* [Activity] Rewrite the lines below as a Markdown table, from the first line through the line containing "Carolina Panthers", both included. Use the columns Row and Line, number each row, and omit blank lines.

Provided records Block Start

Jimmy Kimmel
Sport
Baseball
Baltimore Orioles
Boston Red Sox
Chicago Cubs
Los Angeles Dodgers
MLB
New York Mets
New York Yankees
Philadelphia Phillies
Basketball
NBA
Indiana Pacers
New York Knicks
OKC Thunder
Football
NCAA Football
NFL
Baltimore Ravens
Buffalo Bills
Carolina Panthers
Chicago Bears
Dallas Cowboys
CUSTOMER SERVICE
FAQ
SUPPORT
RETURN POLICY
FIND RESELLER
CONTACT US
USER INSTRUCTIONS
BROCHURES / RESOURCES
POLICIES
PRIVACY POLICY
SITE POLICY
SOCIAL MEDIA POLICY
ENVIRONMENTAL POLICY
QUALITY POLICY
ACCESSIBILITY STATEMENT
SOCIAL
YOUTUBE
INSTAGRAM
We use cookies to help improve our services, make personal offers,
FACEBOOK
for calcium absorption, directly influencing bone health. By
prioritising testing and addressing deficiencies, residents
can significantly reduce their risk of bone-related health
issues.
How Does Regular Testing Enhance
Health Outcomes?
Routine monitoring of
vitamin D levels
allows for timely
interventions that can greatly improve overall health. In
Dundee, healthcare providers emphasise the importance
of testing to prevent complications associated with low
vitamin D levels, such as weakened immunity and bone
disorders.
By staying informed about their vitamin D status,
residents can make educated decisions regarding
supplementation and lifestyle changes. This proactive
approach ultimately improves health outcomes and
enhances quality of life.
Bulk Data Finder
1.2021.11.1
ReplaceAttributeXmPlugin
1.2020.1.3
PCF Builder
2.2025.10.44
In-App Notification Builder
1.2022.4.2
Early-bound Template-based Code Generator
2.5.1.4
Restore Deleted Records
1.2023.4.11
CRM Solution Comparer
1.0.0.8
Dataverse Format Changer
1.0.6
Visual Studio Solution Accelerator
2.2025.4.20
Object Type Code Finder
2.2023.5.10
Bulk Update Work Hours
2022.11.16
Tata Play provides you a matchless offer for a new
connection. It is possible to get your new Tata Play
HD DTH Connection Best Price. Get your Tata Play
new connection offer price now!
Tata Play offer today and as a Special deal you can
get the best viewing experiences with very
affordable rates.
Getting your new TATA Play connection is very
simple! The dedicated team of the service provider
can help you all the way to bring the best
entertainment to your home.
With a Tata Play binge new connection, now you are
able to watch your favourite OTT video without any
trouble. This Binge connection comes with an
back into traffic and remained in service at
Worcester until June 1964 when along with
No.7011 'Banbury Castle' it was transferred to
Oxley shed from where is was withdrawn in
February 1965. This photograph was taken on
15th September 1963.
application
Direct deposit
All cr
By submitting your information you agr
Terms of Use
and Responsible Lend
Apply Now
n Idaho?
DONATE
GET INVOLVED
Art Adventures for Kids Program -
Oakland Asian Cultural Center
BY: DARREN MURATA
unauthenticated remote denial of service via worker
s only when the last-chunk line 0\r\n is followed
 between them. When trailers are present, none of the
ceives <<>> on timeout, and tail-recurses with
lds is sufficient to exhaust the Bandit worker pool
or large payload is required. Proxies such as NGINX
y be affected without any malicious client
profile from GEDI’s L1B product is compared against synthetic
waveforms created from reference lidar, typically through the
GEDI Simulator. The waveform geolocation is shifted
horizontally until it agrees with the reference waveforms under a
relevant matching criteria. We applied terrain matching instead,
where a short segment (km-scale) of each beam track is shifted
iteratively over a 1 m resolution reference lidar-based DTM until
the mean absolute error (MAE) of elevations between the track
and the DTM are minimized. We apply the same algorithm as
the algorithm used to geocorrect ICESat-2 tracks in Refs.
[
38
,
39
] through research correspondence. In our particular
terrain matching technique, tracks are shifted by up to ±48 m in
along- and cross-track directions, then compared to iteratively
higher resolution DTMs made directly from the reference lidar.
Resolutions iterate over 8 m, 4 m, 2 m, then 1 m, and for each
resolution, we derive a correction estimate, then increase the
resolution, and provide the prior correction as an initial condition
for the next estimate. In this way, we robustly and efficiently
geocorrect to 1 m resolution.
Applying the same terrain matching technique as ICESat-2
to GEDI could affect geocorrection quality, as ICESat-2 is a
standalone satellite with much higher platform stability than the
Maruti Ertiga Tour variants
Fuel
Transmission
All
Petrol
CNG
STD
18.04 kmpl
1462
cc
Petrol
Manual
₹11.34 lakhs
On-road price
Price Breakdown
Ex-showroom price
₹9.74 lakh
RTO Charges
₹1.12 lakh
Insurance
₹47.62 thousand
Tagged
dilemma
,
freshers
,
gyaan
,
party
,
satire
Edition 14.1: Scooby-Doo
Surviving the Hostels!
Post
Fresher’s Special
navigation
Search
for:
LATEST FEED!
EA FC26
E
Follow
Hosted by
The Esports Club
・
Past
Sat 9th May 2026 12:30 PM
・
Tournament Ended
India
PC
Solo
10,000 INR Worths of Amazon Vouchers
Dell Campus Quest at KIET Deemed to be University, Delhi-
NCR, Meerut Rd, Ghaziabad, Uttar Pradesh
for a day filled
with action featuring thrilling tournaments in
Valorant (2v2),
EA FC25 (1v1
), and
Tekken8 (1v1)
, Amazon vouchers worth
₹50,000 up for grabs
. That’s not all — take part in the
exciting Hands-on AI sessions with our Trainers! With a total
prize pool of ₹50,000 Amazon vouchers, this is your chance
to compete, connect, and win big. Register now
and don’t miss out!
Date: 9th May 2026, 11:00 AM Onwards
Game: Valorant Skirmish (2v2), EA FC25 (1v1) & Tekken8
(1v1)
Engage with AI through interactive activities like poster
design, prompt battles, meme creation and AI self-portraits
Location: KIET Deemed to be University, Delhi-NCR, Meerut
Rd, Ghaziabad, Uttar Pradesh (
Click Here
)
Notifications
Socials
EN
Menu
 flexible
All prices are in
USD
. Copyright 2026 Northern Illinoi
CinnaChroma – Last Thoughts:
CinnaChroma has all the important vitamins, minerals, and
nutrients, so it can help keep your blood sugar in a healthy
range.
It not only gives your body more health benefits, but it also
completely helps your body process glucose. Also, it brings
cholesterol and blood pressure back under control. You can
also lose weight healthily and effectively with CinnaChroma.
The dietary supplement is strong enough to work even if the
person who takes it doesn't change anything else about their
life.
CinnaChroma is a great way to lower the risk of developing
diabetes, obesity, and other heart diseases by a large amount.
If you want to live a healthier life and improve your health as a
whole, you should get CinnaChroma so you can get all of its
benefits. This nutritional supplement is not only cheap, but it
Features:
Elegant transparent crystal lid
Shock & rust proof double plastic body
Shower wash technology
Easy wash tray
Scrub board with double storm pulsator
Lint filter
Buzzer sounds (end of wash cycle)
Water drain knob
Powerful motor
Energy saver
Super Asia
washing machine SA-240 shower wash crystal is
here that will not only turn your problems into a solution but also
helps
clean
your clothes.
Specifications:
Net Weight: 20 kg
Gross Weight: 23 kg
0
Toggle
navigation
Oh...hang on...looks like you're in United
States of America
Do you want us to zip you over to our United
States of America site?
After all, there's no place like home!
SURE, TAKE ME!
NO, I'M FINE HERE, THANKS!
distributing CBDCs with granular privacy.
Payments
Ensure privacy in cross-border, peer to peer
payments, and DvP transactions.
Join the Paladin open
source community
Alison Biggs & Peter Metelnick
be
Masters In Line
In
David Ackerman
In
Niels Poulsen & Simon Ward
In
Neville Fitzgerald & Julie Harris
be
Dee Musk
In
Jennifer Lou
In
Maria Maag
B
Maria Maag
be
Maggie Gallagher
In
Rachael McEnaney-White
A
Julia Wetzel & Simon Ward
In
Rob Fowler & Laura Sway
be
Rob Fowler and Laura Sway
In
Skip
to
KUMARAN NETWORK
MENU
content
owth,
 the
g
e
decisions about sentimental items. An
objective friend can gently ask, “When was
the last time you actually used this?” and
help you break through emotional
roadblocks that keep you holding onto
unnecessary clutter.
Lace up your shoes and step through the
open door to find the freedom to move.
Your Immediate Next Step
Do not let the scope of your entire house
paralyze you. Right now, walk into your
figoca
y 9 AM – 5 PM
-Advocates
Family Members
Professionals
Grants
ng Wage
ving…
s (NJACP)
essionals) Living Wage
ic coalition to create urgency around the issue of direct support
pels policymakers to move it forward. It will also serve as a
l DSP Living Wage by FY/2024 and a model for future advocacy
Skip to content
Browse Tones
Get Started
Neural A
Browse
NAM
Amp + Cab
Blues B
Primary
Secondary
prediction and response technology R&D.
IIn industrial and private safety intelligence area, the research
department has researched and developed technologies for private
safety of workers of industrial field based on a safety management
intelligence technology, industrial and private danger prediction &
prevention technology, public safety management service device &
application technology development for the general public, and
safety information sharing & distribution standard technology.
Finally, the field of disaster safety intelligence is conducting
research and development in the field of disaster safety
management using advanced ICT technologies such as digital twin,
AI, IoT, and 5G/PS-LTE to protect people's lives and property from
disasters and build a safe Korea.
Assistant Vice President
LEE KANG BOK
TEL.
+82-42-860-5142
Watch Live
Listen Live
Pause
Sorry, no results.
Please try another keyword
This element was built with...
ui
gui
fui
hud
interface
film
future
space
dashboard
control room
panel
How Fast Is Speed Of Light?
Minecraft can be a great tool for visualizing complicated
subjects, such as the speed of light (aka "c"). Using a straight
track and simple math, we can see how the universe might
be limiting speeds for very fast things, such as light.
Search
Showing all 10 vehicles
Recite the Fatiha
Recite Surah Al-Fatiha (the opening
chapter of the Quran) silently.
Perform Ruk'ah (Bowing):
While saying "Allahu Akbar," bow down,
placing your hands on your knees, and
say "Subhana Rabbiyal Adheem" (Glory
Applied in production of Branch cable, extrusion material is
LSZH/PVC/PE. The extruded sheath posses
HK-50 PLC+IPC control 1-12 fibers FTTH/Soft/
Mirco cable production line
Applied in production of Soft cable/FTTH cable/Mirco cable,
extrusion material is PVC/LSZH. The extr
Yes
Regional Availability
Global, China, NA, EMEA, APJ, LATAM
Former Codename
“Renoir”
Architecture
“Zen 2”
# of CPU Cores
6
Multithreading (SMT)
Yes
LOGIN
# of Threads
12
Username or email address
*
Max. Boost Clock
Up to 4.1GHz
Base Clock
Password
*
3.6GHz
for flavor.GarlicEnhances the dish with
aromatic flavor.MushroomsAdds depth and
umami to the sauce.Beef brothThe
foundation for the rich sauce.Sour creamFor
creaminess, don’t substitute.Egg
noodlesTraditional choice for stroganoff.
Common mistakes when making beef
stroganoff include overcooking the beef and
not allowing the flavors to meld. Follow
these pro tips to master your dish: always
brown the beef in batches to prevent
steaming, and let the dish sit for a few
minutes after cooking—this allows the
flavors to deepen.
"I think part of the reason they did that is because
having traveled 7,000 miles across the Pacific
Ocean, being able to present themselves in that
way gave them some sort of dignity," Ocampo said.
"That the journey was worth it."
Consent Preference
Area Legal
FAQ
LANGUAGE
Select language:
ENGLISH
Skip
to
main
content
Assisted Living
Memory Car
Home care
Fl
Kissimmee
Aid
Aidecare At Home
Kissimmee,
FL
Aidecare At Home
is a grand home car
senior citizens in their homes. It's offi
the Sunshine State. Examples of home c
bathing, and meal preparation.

Provided records Block End

* [Response below]
| Row | Line |
|---|---|
| 1 | Jimmy Kimmel |
| 2 | Sport |
| 3 | Baseball |
| 4 | Baltimore Orioles |
| 5 | Boston Red Sox |
| 6 | Chicago Cubs |
| 7 | Los Angeles Dodgers |
| 8 | MLB |
| 9 | New York Mets |
| 10 | New York Yankees |
| 11 | Philadelphia Phillies |
| 12 | Basketball |
| 13 | NBA |
| 14 | Indiana Pacers |
| 15 | New York Knicks |
| 16 | OKC Thunder |
| 17 | Football |
| 18 | NCAA Football |
| 19 | NFL |
| 20 | Baltimore Ravens |
| 21 | Buffalo Bills |
| 22 | Carolina Panthers |